Electricity for around 4,500 households
According to initial investigations, a maximum area of around seventeen hectares is possible. The module tables with a total output of 12 megawatt peak are to be set up here. This would make the system one of the medium-sized projects among the currently planned Alpine PV systems and could supply around 17 gigawatt hours of electricity for around 4,500 households. The panels would be placed sufficiently above the ground so that they do not sink into the snow and alpine farming is still possible underneath. Panels for alpine systems can also convert sunlight reflections on the back of the modules into electricity. Thanks to their orientation and location above the fog line, the modules produce almost as much electricity in winter as in summer. The electricity yield from alpine PV systems is actually highest between February and May. This is the time when the Alps are covered in deep snow and the days are getting longer.

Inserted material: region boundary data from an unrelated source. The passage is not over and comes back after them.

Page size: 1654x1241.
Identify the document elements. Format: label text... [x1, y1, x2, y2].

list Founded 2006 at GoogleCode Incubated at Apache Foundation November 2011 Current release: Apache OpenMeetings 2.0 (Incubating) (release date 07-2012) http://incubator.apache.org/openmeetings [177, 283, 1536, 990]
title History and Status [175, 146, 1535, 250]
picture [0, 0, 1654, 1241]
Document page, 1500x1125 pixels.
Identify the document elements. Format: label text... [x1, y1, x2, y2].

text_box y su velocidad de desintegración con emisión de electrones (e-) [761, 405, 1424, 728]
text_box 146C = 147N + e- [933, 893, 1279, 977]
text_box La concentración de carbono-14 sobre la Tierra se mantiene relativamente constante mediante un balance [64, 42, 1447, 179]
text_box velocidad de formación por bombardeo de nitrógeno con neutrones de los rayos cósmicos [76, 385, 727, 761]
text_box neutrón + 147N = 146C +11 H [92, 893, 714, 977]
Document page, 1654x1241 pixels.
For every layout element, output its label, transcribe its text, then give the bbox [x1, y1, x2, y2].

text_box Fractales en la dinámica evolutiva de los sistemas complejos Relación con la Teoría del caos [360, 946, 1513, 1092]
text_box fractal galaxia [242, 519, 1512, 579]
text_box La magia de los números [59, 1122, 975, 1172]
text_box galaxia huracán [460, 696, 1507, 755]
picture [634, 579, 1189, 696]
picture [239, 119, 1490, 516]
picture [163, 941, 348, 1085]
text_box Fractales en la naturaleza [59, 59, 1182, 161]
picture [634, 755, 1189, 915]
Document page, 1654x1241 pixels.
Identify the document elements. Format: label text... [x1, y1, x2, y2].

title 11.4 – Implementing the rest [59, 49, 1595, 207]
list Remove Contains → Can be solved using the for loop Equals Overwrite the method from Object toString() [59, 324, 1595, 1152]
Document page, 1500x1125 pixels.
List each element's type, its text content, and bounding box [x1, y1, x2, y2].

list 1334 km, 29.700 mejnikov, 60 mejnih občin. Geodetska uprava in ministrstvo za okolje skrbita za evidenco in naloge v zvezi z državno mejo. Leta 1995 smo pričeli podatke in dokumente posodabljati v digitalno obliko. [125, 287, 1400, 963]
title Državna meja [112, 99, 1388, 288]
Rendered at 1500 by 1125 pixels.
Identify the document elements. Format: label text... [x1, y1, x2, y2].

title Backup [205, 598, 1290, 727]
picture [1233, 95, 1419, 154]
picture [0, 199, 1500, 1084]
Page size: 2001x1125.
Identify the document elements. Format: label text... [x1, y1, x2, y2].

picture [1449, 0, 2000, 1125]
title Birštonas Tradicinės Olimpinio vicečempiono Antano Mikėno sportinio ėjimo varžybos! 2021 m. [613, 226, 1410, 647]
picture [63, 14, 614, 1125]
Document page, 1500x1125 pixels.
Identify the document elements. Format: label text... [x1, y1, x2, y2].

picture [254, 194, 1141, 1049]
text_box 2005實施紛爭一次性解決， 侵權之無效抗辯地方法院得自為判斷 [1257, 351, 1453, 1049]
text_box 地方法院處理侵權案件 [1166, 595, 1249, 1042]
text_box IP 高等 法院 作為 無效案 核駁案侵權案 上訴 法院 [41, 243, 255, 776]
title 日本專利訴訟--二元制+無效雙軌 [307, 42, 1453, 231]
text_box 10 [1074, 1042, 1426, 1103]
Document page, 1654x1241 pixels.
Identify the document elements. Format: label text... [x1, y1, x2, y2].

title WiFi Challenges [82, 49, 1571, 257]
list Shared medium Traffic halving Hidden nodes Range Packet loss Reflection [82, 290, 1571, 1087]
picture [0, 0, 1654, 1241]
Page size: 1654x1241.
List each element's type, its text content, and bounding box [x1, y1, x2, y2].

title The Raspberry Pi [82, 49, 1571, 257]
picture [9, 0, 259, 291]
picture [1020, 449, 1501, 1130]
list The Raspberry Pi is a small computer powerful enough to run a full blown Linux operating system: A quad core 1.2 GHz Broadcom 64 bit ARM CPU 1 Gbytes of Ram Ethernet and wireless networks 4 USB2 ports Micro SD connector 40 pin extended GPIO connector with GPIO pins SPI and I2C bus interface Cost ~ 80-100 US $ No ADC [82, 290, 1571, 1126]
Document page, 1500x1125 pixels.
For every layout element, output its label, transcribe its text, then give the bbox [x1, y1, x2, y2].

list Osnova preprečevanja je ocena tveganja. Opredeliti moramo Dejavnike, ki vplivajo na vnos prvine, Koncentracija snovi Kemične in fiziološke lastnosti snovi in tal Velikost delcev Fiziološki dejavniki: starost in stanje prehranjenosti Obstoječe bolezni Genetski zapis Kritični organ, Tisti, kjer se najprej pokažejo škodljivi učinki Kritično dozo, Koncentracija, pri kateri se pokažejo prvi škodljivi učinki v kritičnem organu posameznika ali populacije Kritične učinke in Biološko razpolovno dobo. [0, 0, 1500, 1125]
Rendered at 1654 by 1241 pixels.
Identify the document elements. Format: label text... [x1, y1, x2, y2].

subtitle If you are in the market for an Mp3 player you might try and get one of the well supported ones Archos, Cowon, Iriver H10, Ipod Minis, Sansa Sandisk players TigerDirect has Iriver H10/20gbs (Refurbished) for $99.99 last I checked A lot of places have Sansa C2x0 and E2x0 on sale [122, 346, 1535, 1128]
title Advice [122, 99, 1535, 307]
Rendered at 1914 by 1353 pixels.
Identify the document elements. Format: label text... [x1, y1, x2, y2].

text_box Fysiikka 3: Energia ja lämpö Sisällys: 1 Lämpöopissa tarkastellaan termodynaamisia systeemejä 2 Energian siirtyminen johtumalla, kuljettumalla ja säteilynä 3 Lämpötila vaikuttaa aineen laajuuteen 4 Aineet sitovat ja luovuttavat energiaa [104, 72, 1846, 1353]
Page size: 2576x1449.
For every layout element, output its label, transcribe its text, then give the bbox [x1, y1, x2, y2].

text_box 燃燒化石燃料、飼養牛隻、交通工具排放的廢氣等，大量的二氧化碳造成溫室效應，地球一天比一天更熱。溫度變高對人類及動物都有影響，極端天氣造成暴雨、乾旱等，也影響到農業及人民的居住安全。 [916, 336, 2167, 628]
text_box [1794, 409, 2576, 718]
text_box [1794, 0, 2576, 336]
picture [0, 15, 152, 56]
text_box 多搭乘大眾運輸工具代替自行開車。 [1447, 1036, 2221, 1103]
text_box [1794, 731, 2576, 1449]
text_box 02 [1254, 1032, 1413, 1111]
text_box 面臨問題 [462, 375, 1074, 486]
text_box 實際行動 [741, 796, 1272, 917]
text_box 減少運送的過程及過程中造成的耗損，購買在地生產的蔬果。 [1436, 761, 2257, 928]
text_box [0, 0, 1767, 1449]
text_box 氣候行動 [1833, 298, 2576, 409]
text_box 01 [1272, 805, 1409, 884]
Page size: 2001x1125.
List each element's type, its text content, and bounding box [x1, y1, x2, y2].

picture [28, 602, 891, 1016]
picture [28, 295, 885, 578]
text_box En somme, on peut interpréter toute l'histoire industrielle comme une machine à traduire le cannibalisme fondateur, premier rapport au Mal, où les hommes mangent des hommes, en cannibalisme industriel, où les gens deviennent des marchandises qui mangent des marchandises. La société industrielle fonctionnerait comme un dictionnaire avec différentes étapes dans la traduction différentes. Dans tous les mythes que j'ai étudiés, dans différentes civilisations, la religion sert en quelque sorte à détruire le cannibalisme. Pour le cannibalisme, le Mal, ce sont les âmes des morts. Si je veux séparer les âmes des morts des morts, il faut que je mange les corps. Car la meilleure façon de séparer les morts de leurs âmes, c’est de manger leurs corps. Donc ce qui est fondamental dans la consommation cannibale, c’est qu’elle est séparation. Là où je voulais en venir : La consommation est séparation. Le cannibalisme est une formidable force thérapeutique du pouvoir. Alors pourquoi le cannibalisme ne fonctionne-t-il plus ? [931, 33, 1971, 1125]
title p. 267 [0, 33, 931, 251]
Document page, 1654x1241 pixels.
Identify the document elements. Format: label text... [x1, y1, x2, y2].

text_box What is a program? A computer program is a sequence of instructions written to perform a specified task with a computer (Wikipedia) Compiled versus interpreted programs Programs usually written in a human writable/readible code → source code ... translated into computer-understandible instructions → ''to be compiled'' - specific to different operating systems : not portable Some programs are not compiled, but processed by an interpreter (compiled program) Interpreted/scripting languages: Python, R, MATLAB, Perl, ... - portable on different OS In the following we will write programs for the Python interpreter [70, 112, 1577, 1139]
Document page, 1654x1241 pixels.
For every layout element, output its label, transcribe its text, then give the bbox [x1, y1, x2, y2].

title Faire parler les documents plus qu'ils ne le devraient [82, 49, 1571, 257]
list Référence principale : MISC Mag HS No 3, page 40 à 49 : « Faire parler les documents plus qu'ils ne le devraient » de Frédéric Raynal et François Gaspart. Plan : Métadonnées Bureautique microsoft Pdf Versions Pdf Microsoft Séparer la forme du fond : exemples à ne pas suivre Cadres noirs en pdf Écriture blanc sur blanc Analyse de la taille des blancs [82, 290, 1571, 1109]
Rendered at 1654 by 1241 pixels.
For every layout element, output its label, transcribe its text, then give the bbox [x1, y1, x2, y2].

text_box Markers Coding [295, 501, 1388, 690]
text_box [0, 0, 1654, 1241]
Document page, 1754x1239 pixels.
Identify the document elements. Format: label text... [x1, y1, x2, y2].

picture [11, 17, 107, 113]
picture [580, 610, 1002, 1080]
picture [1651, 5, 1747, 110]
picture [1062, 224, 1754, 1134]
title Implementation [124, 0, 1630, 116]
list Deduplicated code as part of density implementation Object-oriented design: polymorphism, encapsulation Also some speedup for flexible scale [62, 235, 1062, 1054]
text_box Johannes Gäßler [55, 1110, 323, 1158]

This makes alpine PV systems the ideal complement to electricity production from hydroelectric storage, whose levels drop quickly in spring before the snow melts.
Basel has been relying on renewable electricity for decades
For the Basel energy supplier IWB, the PV system on Käserstatt is one of several large PV projects in Switzerland. IWB offers its customers exclusively renewable electricity. In line with this strategy, IWB has been one of the largest investors in domestic hydropower for decades. With early investments in the Juvent wind farm in the Swiss Jura and AlpinSolar in the Glarus Alps, IWB is also a pioneer and pioneer for ecological and domestic electricity production. IWB also plans and builds large solar systems on industrial buildings, noise barriers along motorways and on a former waste dump.